Fakat asıl konu ise başka türlü:

Toplumumuzun içine düştüğü iletişim garabeti ve hoşgörüsüzlük…

Giyimi gayet düzgün, ayağında paten bulunan ve varlıklı bir aileden de olduğu her halinden belli olan ilköğretim çağındaki bir kız çocuğu ortalığa doğru hafiften söylenmeye başladı:

“Ah n’olaydı, bir melek karşıma çıkaydı da ‘Al şu üç buçuk lirayı’ diyeydi.”

En yakın muhatabı konumunda olduğum için yanıtladım:

--Hayırdır, n’oldu?

---Annemin kek unu almam için verdiği üç buçuk lirayı kaybetmişim, sabahtan beri oyun oynadığım her yeri aramama rağmen bulamadım!

--Sen şimdi sabahtan beri aç mı geziyorsun?... Peki niçin eve gidip annene durumu izah etmedin?

---Korkumdan… Çünkü çok fena döver!

--Peki baban! Annene çaktırmadan ona arz etseydin!

---O daha da beter! Abim televizyonun kumandasını yere düşürdü diye öyle bir dövdü ki, köpeğini çıkardı!...

(Ne yapsın adamcağız, kolay mı bir kumandayı edinebilmek(!) Oysa çocuk dediğin öyle mi ya! İkinci el veya Çin malı bir dıgılı işportadan üç beş kuruşa bulur, koyarsın sehpanın üstüne(!)…)

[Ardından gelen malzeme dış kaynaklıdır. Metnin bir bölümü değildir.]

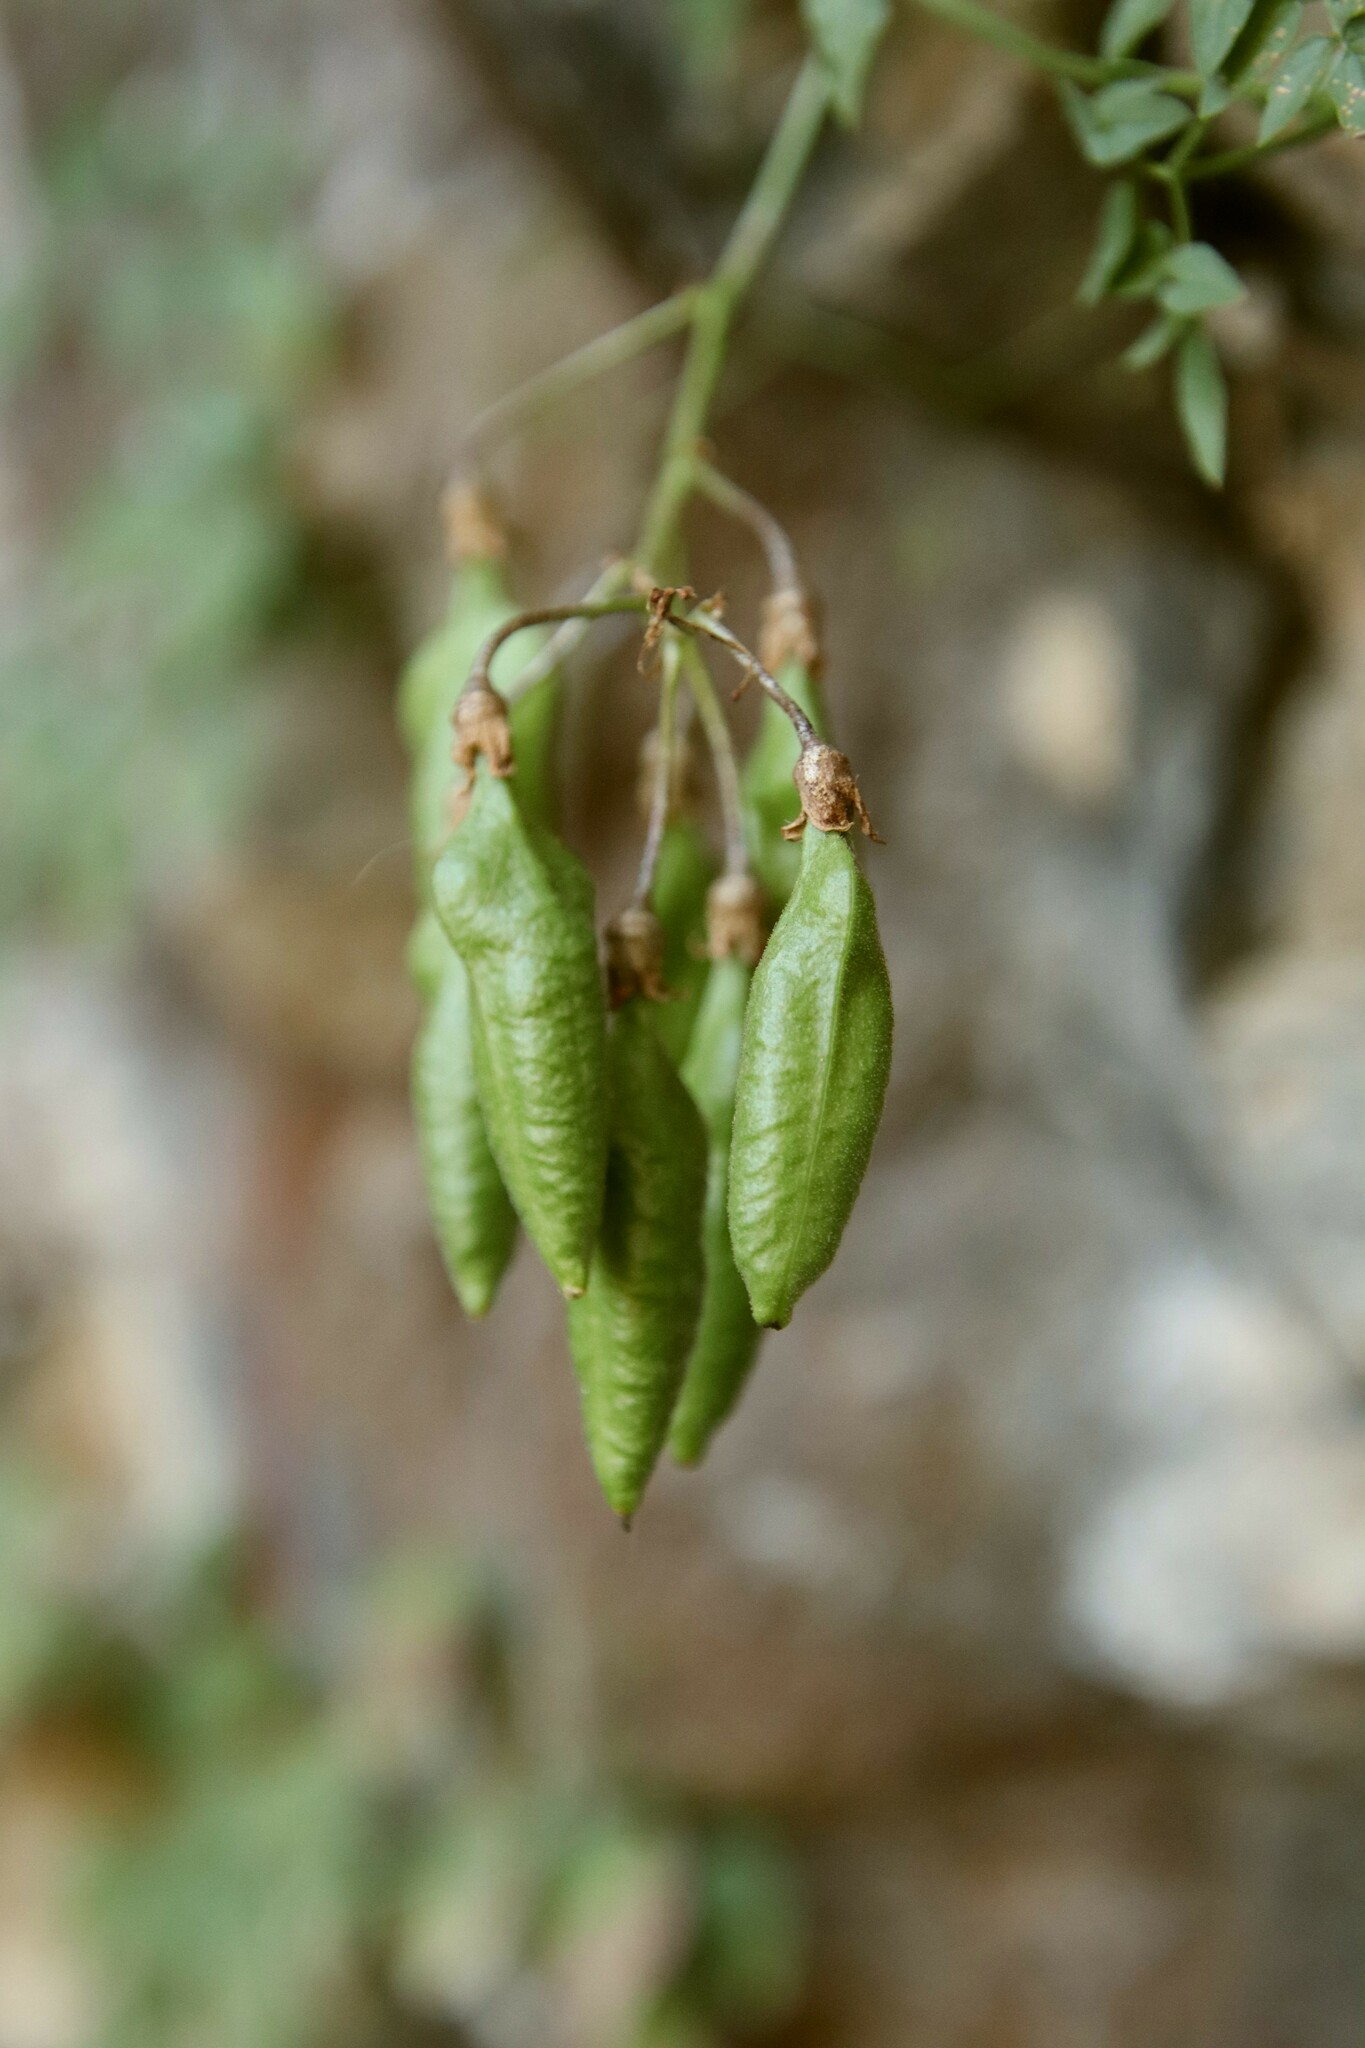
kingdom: Plantae
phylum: Tracheophyta
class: Magnoliopsida
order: Lamiales
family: Bignoniaceae
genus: Eccremocarpus
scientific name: Eccremocarpus scaber
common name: Chilean glory-flower
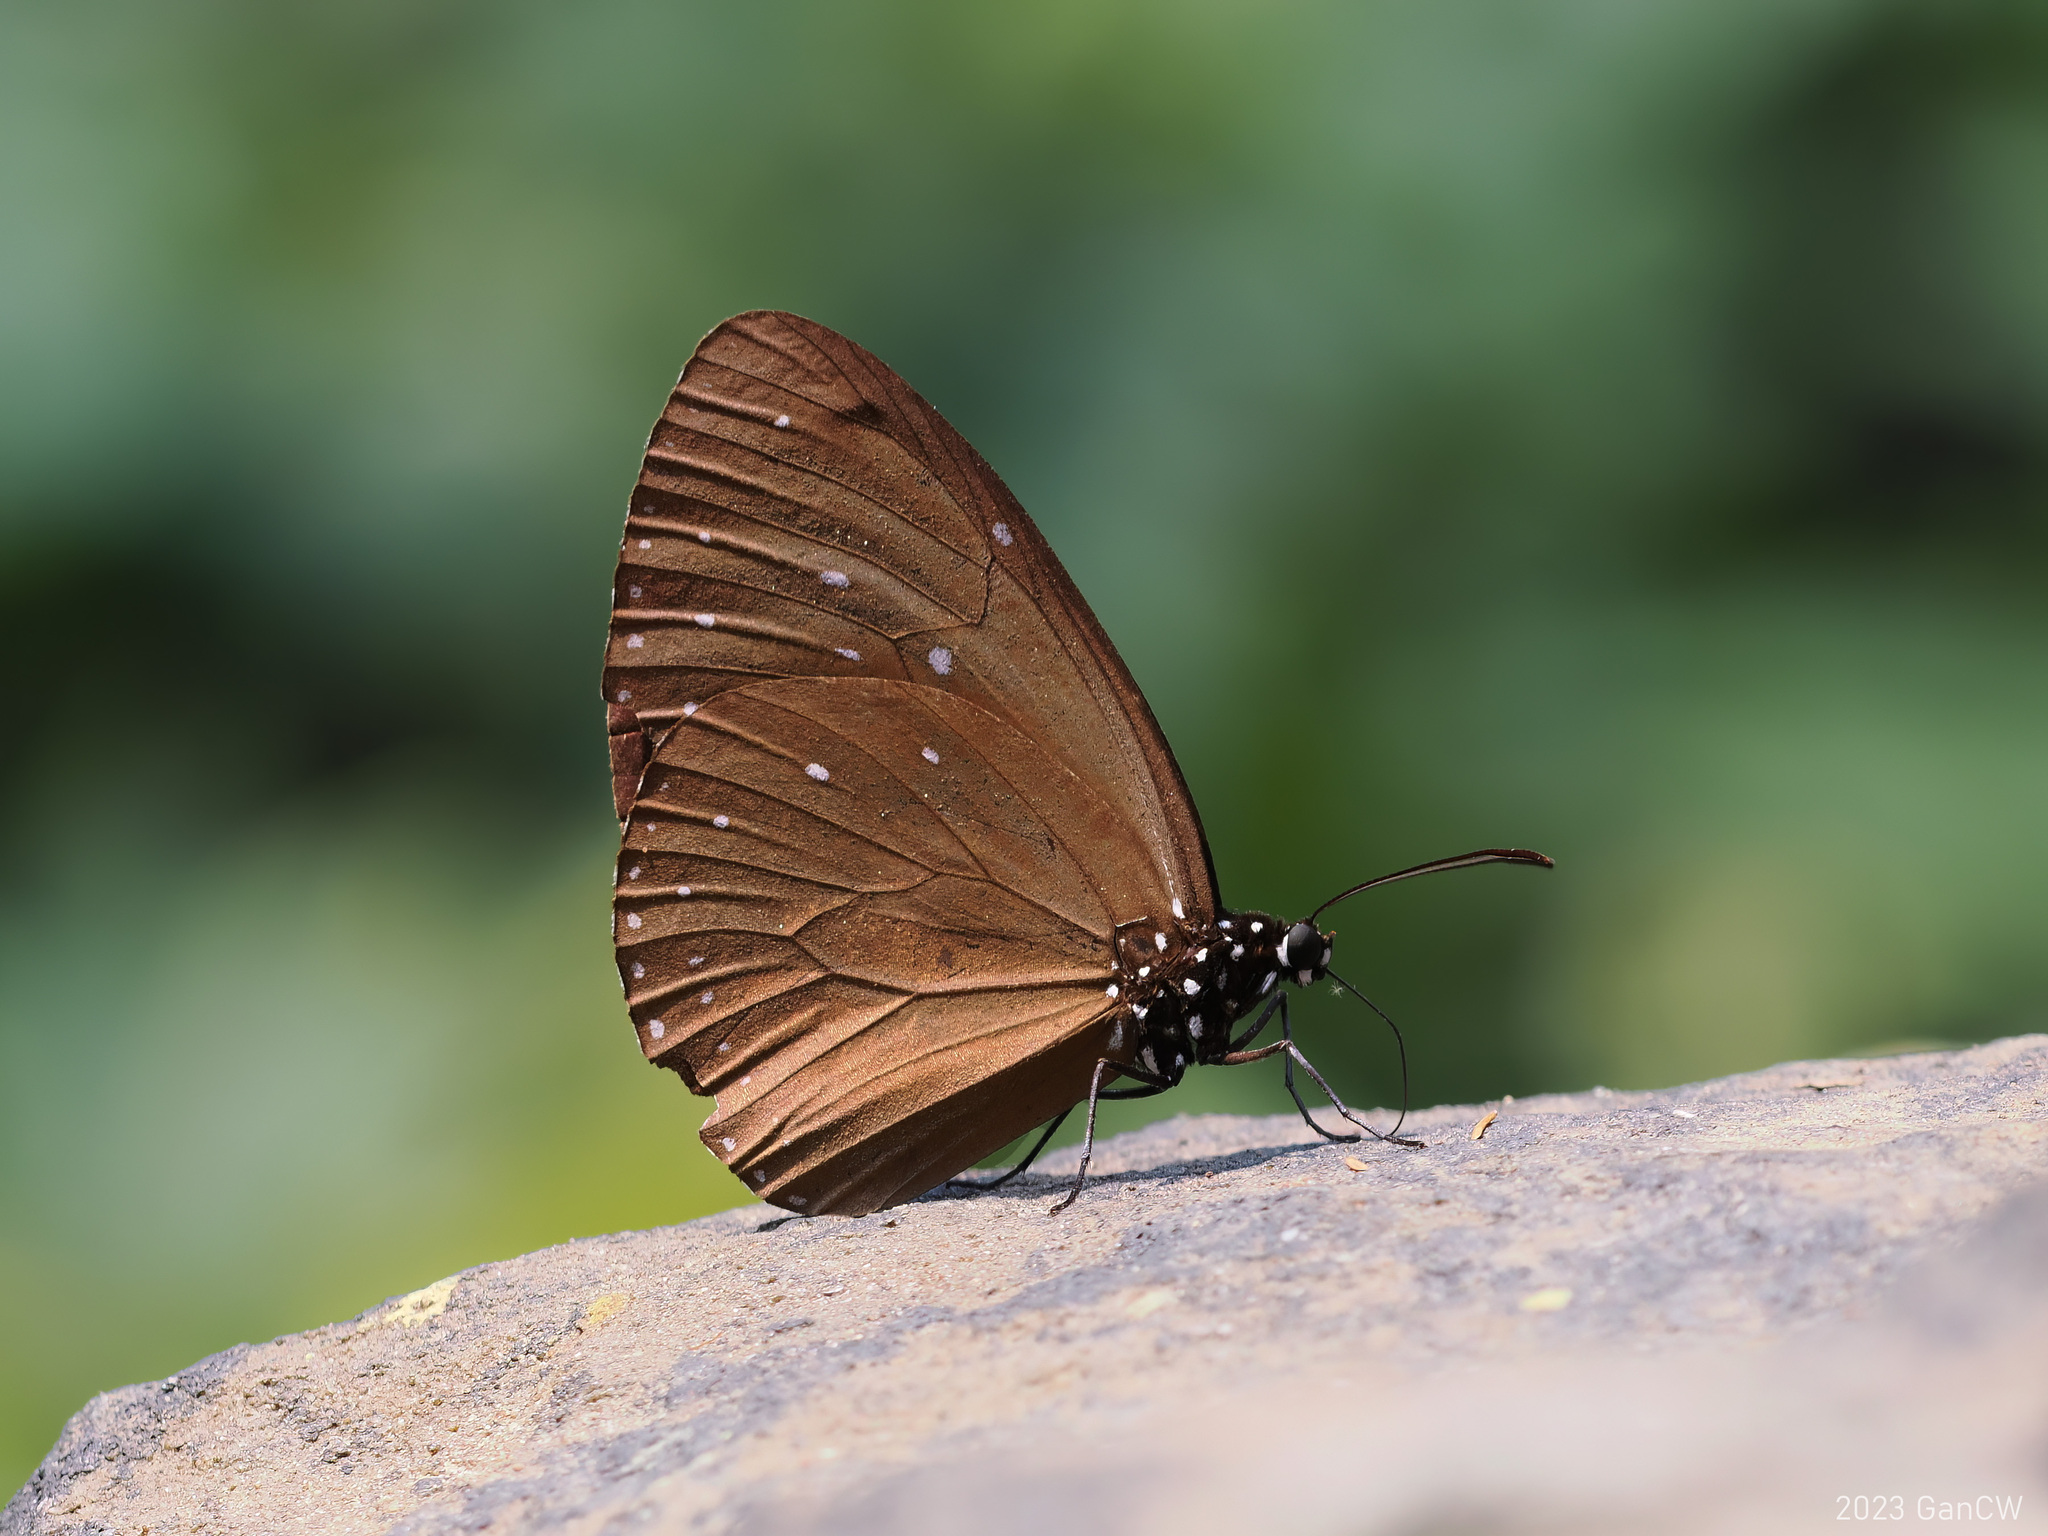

   Çocuğun kendini ifade gücüne hayran kaldım; gayet kültürlü bir aileden olduğu âşikardı… Bir yandan konuşurken idmanımı da sürdürüyordum:

--Benden umutlanma! Keşke yanıma para almış olsaydım fakat tek kuruş yok! Spor yaparken cüzdan rahatsız etmesin, kâğıt para terden erimesin, bozuk para da cebimi delmesin diye yanıma almıyorumL

---Şu karşıda spor yapan bayana da hafiften çıtlatsam mı acaba?

--Şansını bir dene istersen!

--N’oldu?

---O kadar da acındırıklı sözler söylememe rağmen hiç oralı olmadı!

--Bence sen hiç vakit kaybetmeden eve git ve annene sığın, özür mözür ne gerekiyorsa say; ne de olsa annedir, döverken kendi canı da yanacağı için hiç hasar vermezJ

---…

“Ah n’olaydı, bir melek karşıma çıkaydı da ‘Al şu üç buçuk lirayı’ diyeydi.” diye diye gitti. Sonrası ne oldu bilmiyorum. Bildiğim bir şey varsa o da; elimizin içindeki bilmem kaç buçuk ‘G’li, feysbuklu, ‘vayfay’lı prangalarla dünyanın dört bir yanıyla iletişim halinde olup da, evimizin içindeki küçücük dünyamızdaki iletişimimizin üç buçuk atıp duruyor olmasıL

(Torlakon)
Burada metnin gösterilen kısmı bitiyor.